# Extract
<<<<
# Port / box size question w15gti



## morgan18 (Dec 31, 2006)

I am looking at making a ported box to spec for the w15gti which is 4 cu ft with a 6 inch diameter 15.13 inch length port. My trunk will let me squeeze in a box that is 16 x 18.5 x 29 therefore with 3/4 mdf its 14.5 x 17 x 27.5 inside roughly 4 cu ft. My question is since the port is 15 inches long will 2 inches from the port to the back wall be enough room ? I want to go ported for once any other design I can try besides what jbl recommends?


----------



## basshead (Sep 12, 2008)

imo 2 inches will not be enough, but if you use ABS tube for the port you could use a 45 deg elbow at the end to get the right port length for your desired frequency.


----------



## morgan18 (Dec 31, 2006)

That sounds like a good idea where do I find a 6 inch elbow didnt see anything on parts express. Also is the port length measured from tip to tip or is that the straight pipe in between? Sorry for the noob questions


----------



## morgan18 (Dec 31, 2006)
>>>>
# Data shown
<<<<
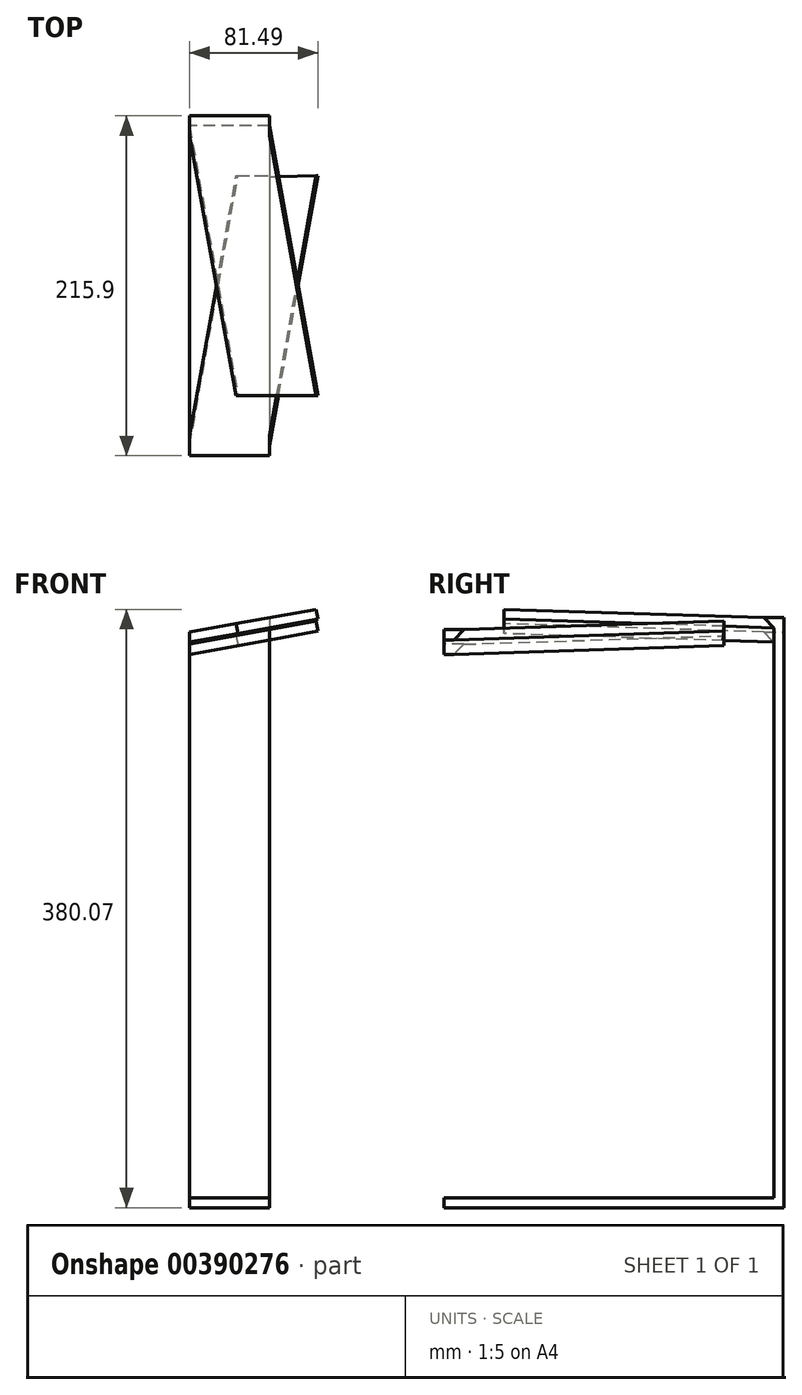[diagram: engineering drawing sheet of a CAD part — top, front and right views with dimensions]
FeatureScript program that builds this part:
annotation { "Feature Type Name" : "Feature", "Feature Type Description" : "" }
export const myFeature = defineFeature(function(context is Context, id is Id, definition is map)
    precondition{}
    {
        {
            var Q0;
            Q0=qCreatedBy(makeId("Front.planeOp"),FACE);
            var sketch = newSketch(context, id + "F0", { "sketchPlane" : qUnion([Q0])});
            skLineSegment(sketch, "E0.bottom", {"start": v(-25.4, 254) * mm, "end": v(25.4, 254) * mm});
            skLineSegment(sketch, "E0.top", {"start": v(-25.4, -254) * mm, "end": v(25.4, -254) * mm});
            skLineSegment(sketch, "E0.left", {"start": v(-25.4, 254) * mm, "end": v(-25.4, -254) * mm});
            skLineSegment(sketch, "E0.right", {"start": v(25.4, 254) * mm, "end": v(25.4, -254) * mm});
            skPoint(sketch, "E0.middle", {"position": v(0, 0) * mm});
            skLineSegment(sketch, "E1.left", {"start": v(-25.4, -254) * mm, "end": v(-25.4, -247.65) * mm});
            skLineSegment(sketch, "E1.right", {"start": v(25.4, -254) * mm, "end": v(25.4, -247.65) * mm});
            skLineSegment(sketch, "E2.top", {"start": v(-25.4, -260.35) * mm, "end": v(25.4, -260.35) * mm});
            skLineSegment(sketch, "E2.left", {"start": v(-25.4, -254) * mm, "end": v(-25.4, -260.35) * mm});
            skLineSegment(sketch, "E2.right", {"start": v(25.4, -254) * mm, "end": v(25.4, -260.35) * mm});
            skLineSegment(sketch, "E3", {"start": v(-25.4, 91.07) * mm, "end": v(25.4, 100.3) * mm});
            skLineSegment(sketch, "E4", {"start": v(-25.4, 97.52) * mm, "end": v(25.4, 106.76) * mm});
            skSolve(sketch);
        }
        {
            var Q0;
            {var subQ0=sQuery(id+"F0.wireOp",EDGE,"E1.left");Q0=makeQuery(id+"F0.imprint","IMPRINT",FACE,{"disambiguationData":[TD([[makeQuery(id+"F0.imprint","IMPRINT",EDGE,{"derivedFrom":subQ0}),-1.0]])]});}
            var Q1;
            {var subQ0=sQuery(id+"F0.wireOp",EDGE,"E3");Q1=makeQuery(id+"F0.imprint","IMPRINT",FACE,{"disambiguationData":[TD([[makeQuery(id+"F0.imprint","IMPRINT",EDGE,{"derivedFrom":subQ0}),1.0]])]});}
            extrude(context, id + "F1", {"entities" : qUnion([Q0, Q1]), "oppositeDirection" : true, "depth" : 6.35 * mm, "offsetDistance" : 25.4 * mm});
        }
        {
            var Q0;
            Q0=makeQuery(id+"F0.imprint","IMPRINT",FACE,{"disambiguationData":[TD([[makeQuery(id+"F0.imprint","IMPRINT",EDGE,{"derivedFrom":sQuery(id+"F0.wireOp",EDGE,"E0.top")}),-1.0]])]});
            extrude(context, id + "F2", {"entities" : qUnion([Q0]), "operationType" : NewBodyOperationType.ADD, "oppositeDirection" : true, "depth" : 215.9 * mm, "offsetDistance" : 25.4 * mm});
        }
        {
            var Q0;
            Q0=makeQuery(id+"F2.opExtrude","SWEPT_FACE",FACE,{"disambiguationData":[OSD([sQuery(id+"F0.wireOp",EDGE,"E2.top")])]});
            var sketch = newSketch(context, id + "F3", { "sketchPlane" : qUnion([Q0])});
            skLineSegment(sketch, "E5.bottom", {"start": v(25.4, -215.9) * mm, "end": v(-25.4, -215.9) * mm});
            skLineSegment(sketch, "E5.top", {"start": v(25.4, -209.55) * mm, "end": v(-25.4, -209.55) * mm});
            skLineSegment(sketch, "E5.left", {"start": v(25.4, -215.9) * mm, "end": v(25.4, -209.55) * mm});
            skLineSegment(sketch, "E5.right", {"start": v(-25.4, -215.9) * mm, "end": v(-25.4, -209.55) * mm});
            skSolve(sketch);
        }
        {
            var Q0;
            Q0=makeQuery(id+"F3.imprint","IMPRINT",FACE,{"disambiguationData":[TD([[makeQuery(id+"F3.imprint","IMPRINT",EDGE,{"derivedFrom":sQuery(id+"F3.wireOp",EDGE,"E5.bottom")}),1.0]])]});
            extrude(context, id + "F4", {"entities" : qUnion([Q0]), "operationType" : NewBodyOperationType.ADD, "oppositeDirection" : true, "depth" : 558.8 * mm, "offsetDistance" : 25.4 * mm});
        }
        {
            var Q0;
            {var subQ0=sQuery(id+"F0.wireOp",EDGE,"E3");Q0=makeQuery(id+"F0.imprint","IMPRINT",FACE,{"disambiguationData":[TD([[makeQuery(id+"F0.imprint","IMPRINT",EDGE,{"derivedFrom":subQ0}),1.0]])]});}
            extrude(context, id + "F5", {"entities" : qUnion([Q0]), "operationType" : NewBodyOperationType.ADD, "oppositeDirection" : true, "depth" : 177.8 * mm, "offsetDistance" : 25.4 * mm});
        }
        {
            var Q0;
            Q0=makeQuery(id+"F4.boolean.opBoolean","MERGE",FACE,{"derivedFrom":[makeQuery(id+"F2.opExtrude","CAP_FACE",FACE,{"disambiguationData":[OSD([sQuery(id+"F0.wireOp",EDGE,"E0.top"),sQuery(id+"F0.wireOp",EDGE,"E2.top"),sQuery(id+"F0.wireOp",EDGE,"E2.left"),sQuery(id+"F0.wireOp",EDGE,"E2.right")])],"isStart":false}),makeQuery(id+"F4.opExtrude","SWEPT_FACE",FACE,{"disambiguationData":[OSD([sQuery(id+"F3.wireOp",EDGE,"E5.bottom")])]})]});
            var sketch = newSketch(context, id + "F6", { "sketchPlane" : qUnion([Q0])});
            skLineSegment(sketch, "E6", {"start": v(25.4, 98.8) * mm, "end": v(-25.4, 107.95) * mm});
            skLineSegment(sketch, "E7", {"start": v(-25.4, 114.4) * mm, "end": v(25.4, 105.26) * mm});
            skSolve(sketch);
        }
        {
            var Q0;
            {var subQ0=sQuery(id+"F6.wireOp",EDGE,"E7");Q0=makeQuery(id+"F6.imprint","IMPRINT",FACE,{"disambiguationData":[TD([[makeQuery(id+"F6.imprint","IMPRINT",EDGE,{"derivedFrom":subQ0}),1.0]])]});}
            extrude(context, id + "F7", {"entities" : qUnion([Q0]), "operationType" : NewBodyOperationType.REMOVE, "oppositeDirection" : true, "depth" : 6.35 * mm, "offsetDistance" : 25.4 * mm});
        }
        {
            var Q0;
            {var subQ0=sQuery(id+"F6.wireOp",EDGE,"E6");Q0=makeQuery(id+"F6.imprint","IMPRINT",FACE,{"disambiguationData":[TD([[makeQuery(id+"F6.imprint","IMPRINT",EDGE,{"derivedFrom":subQ0}),-1.0]])]});}
            extrude(context, id + "F8", {"entities" : qUnion([Q0]), "operationType" : NewBodyOperationType.ADD, "oppositeDirection" : true, "depth" : 177.8 * mm, "offsetDistance" : 25.4 * mm});
        }
        {
            var Q0;
            Q0=makeQuery(id+"F5.opExtrude","SWEPT_FACE",FACE,{"disambiguationData":[OSD([sQuery(id+"F0.wireOp",EDGE,"E3")])]});
            var sketch = newSketch(context, id + "F9", { "sketchPlane" : qUnion([Q0])});
            skLineSegment(sketch, "E8", {"start": v(-8.7, -6.35) * mm, "end": v(22.34, -176.93) * mm});
            skLineSegment(sketch, "E9", {"start": v(42.94, -6.35) * mm, "end": v(75.54, -185.58) * mm});
            skLineSegment(sketch, "E10", {"start": v(22.34, -176.93) * mm, "end": v(74.13, -177.8) * mm});
            skSolve(sketch);
        }
        {
            var Q0;
            {var subQ0=sQuery(id+"F9.wireOp",EDGE,"E9");var subQ5=sQuery(id+"F9.wireOp",EDGE,"E10");var subQ6=makeQuery(id+"F9.imprint","INTERSECT",VERTEX,{"derivedFrom":[subQ0,subQ5]});Q0=makeQuery(id+"F9.imprint","IMPRINT",FACE,{"disambiguationData":[TD([[makeQuery(id+"F9.imprint","IMPRINT",EDGE,{"disambiguationData":[TD([[subQ6,1.0]])],"derivedFrom":subQ5}),1.0]])]});}
            extrude(context, id + "F10", {"entities" : qUnion([Q0]), "operationType" : NewBodyOperationType.ADD, "oppositeDirection" : true, "depth" : 6.35 * mm, "offsetDistance" : 25.4 * mm});
        }
        {
            var Q0;
            {var subQ3=sQuery(id+"F9.wireOp",EDGE,"E8");Q0=makeQuery(id+"F9.imprint","IMPRINT",FACE,{"disambiguationData":[TD([[makeQuery(id+"F9.imprint","IMPRINT",EDGE,{"derivedFrom":subQ3}),-1.0]])]});}
            var sketch = newSketch(context, id + "F11", { "sketchPlane" : qUnion([Q0])});
            skLineSegment(sketch, "E11", {"start": v(-8.7, -6.36) * mm, "end": v(22.53, -177.8) * mm});
            skLineSegment(sketch, "E12", {"start": v(22.53, -177.8) * mm, "end": v(-8.7, -177.8) * mm});
            skLineSegment(sketch, "E13", {"start": v(-8.7, -177.8) * mm, "end": v(-8.7, -6.36) * mm});
            skSolve(sketch);
        }
        {
            var Q0;
            Q0 = qSketchRegion(id + "F11", true);
            extrude(context, id + "F12", {"entities" : qUnion([Q0]), "operationType" : NewBodyOperationType.REMOVE, "oppositeDirection" : true, "depth" : 6.35 * mm, "offsetDistance" : 25.4 * mm});
        }
        {
            var Q0;
            Q0=makeQuery(id+"F8.opExtrude","SWEPT_FACE",FACE,{"disambiguationData":[OSD([sQuery(id+"F6.wireOp",EDGE,"E6")])]});
            var sketch = newSketch(context, id + "F13", { "sketchPlane" : qUnion([Q0])});
            skLineSegment(sketch, "E14", {"start": v(-7.5, -209.55) * mm, "end": v(23.7, -38.1) * mm});
            skLineSegment(sketch, "E15", {"start": v(44.12, -209.55) * mm, "end": v(76.33, -32.5) * mm});
            skLineSegment(sketch, "E16", {"start": v(23.7, -38.1) * mm, "end": v(75.3, -38.1) * mm});
            skLineSegment(sketch, "E17", {"start": v(23.7, -38.1) * mm, "end": v(-7.5, -38.1) * mm});
            skLineSegment(sketch, "E18", {"start": v(-7.5, -38.1) * mm, "end": v(-7.5, -209.55) * mm});
            skSolve(sketch);
        }
        {
            var Q0;
            {var subQ1=sQuery(id+"F6.wireOp",EDGE,"E6");var subQ2=makeQuery(id+"F8.opExtrude","SWEPT_EDGE",EDGE,{"disambiguationData":[OSD([sQuery(id+"F0.wireOp",EDGE,"E2.right"),sQuery(id+"F3.wireOp",EDGE,"E5.bottom"),sQuery(id+"F3.wireOp",EDGE,"E5.left"),subQ1])]});Q0=makeQuery(id+"F13.imprint","IMPRINT",FACE,{"disambiguationData":[TD([[makeQuery(id+"F13.imprint","IMPRINT",EDGE,{"derivedFrom":subQ2}),1.0]])]});}
            extrude(context, id + "F14", {"entities" : qUnion([Q0]), "operationType" : NewBodyOperationType.ADD, "oppositeDirection" : true, "depth" : 6.35 * mm, "offsetDistance" : 25.4 * mm});
        }
        {
            var Q0;
            Q0=makeQuery(id+"F13.imprint","IMPRINT",FACE,{"disambiguationData":[TD([[makeQuery(id+"F13.imprint","IMPRINT",EDGE,{"derivedFrom":sQuery(id+"F13.wireOp",EDGE,"E14")}),1.0]])]});
            extrude(context, id + "F15", {"entities" : qUnion([Q0]), "operationType" : NewBodyOperationType.REMOVE, "oppositeDirection" : true, "depth" : 6.35 * mm, "offsetDistance" : 25.4 * mm});
        }
    });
>>>>
# Problem set
1 – Reproduce the subwoofer box thread word for word, from "I am looking" up to and including "what jbl recommends?".
2 – In the subwoofer box thread, what inside dimensions does the box have once 3/4 MDF is used?
3 – Continue the subwoofer box thread from the point where it stops.

# Outputs for the tasks
1 –
I am looking at making a ported box to spec for the w15gti which is 4 cu ft with a 6 inch diameter 15.13 inch length port. My trunk will let me squeeze in a box that is 16 x 18.5 x 29 therefore with 3/4 mdf its 14.5 x 17 x 27.5 inside roughly 4 cu ft. My question is since the port is 15 inches long will 2 inches from the port to the back wall be enough room ? I want to go ported for once any other design I can try besides what jbl recommends?

2 – 14.5 x 17 x 27.5, roughly 4 cu ft.

3 –
Also anyone know why when the 12volt port calculator says the port should be 20 inches that seems like a decent difference.


----------



## Jaredturp (Apr 30, 2010)

The volume of the enclosure you suggested is 3.92... factoring in the tube port and ignoring the flare, you lose .247 so your end volume is 3.67ft^2. So that tuning that you wanted with the 4ft^2 would be well off what you would get. I would suggest putting the port outside the box, if possible.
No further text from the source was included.